Anggota Majelis Permusyawaratan Rakyat (MPR) Republik Indonesia Ahmad Basarah menyatakan bahwa dirinya adalah orang NU. Ia juga mengatakan bahwa Nahdlatul Ulama tidak boleh dikapling-kapling. Juga tidak boleh diakui dan miliki orang atau kelompok politik tertentu.
Hal ini disampaikannya dalam kegiatan sosialisasi empat pilar bangsa dan negara Indonesia yang diselenggarakan di gedung serba guna Desa Kepuharjo Kecamatan Karangploso Malang, Ahad (9/4).
“Nahdlatul Ulama adalah milik bangsa. Bukan milik orang atau kelompok politik tertentu," katanya di hadapan sekitar 500 orang yang hadir pada acara kerjasama MPR RI dan Sekolah Tinggi Agama Islam (STAI) Nahdlatul Ulama Malang ini.

_ _ _ _ _ _ _

Instruksi Kerja 1:
Ringkas kutipan teks di atas dalam dua kalimat.
Teks di atas dan data di bawahnya berasal dari sumber yang berbeda.

_ _ _ _ _ _ _

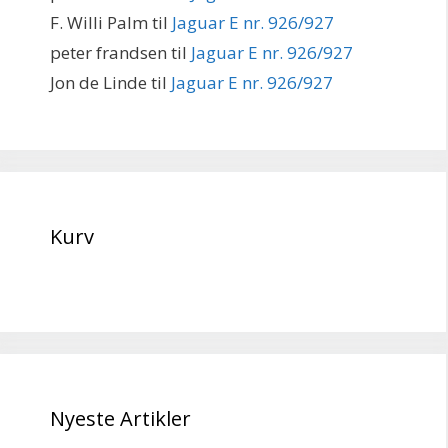
F. Willi Palm
til
Jaguar E nr. 926/927
peter frandsen
til
Jaguar E nr. 926/927
Jon de Linde
til
Jaguar E nr. 926/927
Kurv
Nyeste Artikler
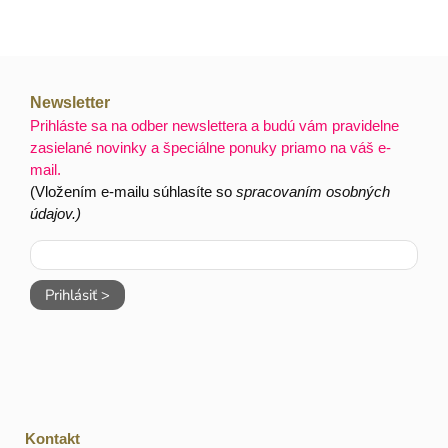
Newsletter
Prihláste sa na odber newslettera a budú vám pravidelne
zasielané novinky a špeciálne ponuky priamo na váš e-
mail.
(Vložením e-mailu súhlasíte so
spracovaním osobných
údajov.)
Prihlásiť >
Kontakt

_ _ _ _ _ _ _

Instruksi Kerja 2:
Tolong salin ulang baris-baris data di atas, mulai dari awal data sampai baris yang memuat "Nyeste Artikler", termasuk baris tersebut. Jangan sertakan gambar dalam jawaban.

Jawaban 1:
Anggota MPR RI Ahmad Basarah menyatakan dirinya orang NU dan menegaskan bahwa Nahdlatul Ulama adalah milik bangsa, yang tidak boleh dikapling-kapling atau diakui sebagai milik orang maupun kelompok politik tertentu. Ia menyampaikan hal itu pada Ahad (9/4) dalam kegiatan sosialisasi empat pilar bangsa dan negara Indonesia di gedung serba guna Desa Kepuharjo, Kecamatan Karangploso, Malang, di hadapan sekitar 500 orang yang hadir pada acara kerja sama MPR RI dan STAI Nahdlatul Ulama Malang.

Jawaban 2:
F. Willi Palm
til
Jaguar E nr. 926/927
peter frandsen
til
Jaguar E nr. 926/927
Jon de Linde
til
Jaguar E nr. 926/927
Kurv
Nyeste Artikler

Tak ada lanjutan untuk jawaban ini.